The unknown intruders first breached their targets’ networks in early May, more than a month before Citrix’s June 25 disclosure of the flaw, the NCSC said. They used “sophisticated methods” and erased evidence of their activities “to conceal the compromise at the affected organizations,” the agency added. “The investigation is ongoing, but it can now be concluded that perhaps not all questions about this digital attack can be answered.”
Citrix in June also disclosed a similar NetScaler flaw, an insufficient-input-validation vulnerability tracked as CVE-2025-5777 and also rated critical.
There are more than 3,300 internet-connected NetScaler instances vulnerable to CVE-2025-5777 worldwide and more than 4,100 instances vulnerable to CVE-2025-6543, according to data from the Shadowserver Foundation. “We see exploitation attempts for both vulnerabilities in our sensors,” the group said in a social media post.
The intrusions in the Netherlands raise questions about how widespread the NetScaler attacks may be, including whether hackers have used the Citrix flaws to breach any U.S. critical infrastructure providers. There are more than 1,300 NetScaler instances in the U.S. that are vulnerable to at least one of the flaws, according to Shadowserver Foundation data.

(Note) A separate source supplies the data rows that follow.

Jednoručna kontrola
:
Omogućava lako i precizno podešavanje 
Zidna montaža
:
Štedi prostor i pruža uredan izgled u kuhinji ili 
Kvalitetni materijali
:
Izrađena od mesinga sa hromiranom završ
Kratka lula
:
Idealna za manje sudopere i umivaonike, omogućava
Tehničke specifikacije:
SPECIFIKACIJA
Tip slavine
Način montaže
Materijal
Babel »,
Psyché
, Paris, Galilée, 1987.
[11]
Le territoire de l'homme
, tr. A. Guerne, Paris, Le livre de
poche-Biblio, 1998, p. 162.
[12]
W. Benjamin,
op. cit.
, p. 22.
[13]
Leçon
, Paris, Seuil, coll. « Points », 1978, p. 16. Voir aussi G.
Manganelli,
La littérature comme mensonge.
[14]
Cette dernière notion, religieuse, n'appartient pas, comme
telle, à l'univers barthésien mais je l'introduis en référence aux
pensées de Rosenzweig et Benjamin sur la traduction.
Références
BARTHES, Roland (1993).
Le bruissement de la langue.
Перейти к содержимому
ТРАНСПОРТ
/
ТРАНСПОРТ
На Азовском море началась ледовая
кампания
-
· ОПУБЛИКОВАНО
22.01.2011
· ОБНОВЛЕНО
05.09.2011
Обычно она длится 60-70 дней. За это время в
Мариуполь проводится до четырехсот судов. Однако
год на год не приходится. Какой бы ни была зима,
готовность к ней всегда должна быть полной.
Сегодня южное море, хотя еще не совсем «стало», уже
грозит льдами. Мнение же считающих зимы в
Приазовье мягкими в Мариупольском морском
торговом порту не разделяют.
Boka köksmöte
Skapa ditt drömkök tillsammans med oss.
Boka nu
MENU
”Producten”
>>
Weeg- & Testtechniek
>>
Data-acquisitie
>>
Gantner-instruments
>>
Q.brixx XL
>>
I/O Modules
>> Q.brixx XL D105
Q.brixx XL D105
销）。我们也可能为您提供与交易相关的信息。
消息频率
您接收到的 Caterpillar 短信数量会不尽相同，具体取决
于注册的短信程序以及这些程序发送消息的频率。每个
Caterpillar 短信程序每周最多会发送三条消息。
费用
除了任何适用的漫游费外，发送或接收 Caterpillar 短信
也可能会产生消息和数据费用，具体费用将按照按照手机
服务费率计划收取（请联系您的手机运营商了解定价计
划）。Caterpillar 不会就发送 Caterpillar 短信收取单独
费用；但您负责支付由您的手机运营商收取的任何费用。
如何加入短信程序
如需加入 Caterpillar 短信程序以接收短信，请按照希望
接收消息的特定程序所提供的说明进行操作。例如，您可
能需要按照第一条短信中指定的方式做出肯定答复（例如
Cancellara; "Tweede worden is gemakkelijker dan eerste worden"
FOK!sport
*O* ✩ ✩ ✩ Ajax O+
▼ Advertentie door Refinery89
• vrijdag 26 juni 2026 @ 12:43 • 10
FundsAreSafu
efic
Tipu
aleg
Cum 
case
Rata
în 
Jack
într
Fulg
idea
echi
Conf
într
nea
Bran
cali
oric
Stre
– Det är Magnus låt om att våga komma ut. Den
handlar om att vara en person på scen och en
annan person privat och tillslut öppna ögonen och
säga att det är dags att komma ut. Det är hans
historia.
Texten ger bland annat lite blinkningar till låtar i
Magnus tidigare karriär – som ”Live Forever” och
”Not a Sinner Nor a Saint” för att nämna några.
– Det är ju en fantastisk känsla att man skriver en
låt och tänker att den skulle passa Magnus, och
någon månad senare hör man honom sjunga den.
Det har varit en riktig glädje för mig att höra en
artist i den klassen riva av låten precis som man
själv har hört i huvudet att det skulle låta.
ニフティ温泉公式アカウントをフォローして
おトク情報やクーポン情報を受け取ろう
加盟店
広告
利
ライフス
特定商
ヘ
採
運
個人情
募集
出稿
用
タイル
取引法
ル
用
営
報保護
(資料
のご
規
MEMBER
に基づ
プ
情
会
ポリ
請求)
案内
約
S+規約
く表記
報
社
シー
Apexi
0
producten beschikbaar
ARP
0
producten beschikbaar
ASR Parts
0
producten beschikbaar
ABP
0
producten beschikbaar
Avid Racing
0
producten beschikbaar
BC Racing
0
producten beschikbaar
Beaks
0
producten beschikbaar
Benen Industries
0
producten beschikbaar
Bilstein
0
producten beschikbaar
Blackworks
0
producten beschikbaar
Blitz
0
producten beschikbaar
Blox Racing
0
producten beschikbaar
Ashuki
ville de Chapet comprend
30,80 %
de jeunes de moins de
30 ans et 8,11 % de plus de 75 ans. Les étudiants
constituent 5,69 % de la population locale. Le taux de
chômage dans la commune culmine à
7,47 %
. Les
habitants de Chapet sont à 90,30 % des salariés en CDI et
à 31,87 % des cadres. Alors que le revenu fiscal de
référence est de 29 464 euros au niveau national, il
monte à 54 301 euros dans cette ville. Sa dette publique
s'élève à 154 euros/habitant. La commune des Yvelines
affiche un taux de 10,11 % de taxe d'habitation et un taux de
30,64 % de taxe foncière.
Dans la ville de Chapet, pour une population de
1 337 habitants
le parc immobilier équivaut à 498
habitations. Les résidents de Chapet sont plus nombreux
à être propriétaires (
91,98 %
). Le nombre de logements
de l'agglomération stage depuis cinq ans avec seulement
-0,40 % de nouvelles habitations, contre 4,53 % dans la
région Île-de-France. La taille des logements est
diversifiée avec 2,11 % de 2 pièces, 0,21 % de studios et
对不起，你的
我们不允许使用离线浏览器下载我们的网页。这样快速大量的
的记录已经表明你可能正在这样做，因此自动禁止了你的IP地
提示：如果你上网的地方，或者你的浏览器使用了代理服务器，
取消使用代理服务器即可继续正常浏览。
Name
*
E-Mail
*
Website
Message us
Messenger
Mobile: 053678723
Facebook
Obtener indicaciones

Researchers at Reliaquest previously warned of exploitation in late June, days after Citrix disclosed the second flaw.
The Cybersecurity and Infrastructure Security Agency (CISA), which has added both flaws to its Known Exploited Vulnerabilities catalog, is working with Citrix and other partners “to assess prevalence and reported incidents,” according to Chris Butera, the agency’s acting executive assistant director for cybersecurity.
“Given the widespread use of Citrix NetScaler ADC and Gateway systems,” Butera said in a statement, “CISA continues to urge all organizations to reduce their exposure to possible cyberattacks by immediately patching this vulnerability, if they haven’t done so already.”
Experts have been worried that the NetScaler flaws could power a wave of attacks akin to the ones that followed the 2023 disclosure of a flaw dubbed “CitrixBleed.” Citrix has struggled with zero-day vulnerabilities over the past few years; the company disclosed two such flaws in January 2024.
Editor’s note: This story has been updated with a comment from CISA.
Correction: A previous version of this story’s headline misstated the name of the company that sells NetScaler. It is Citrix.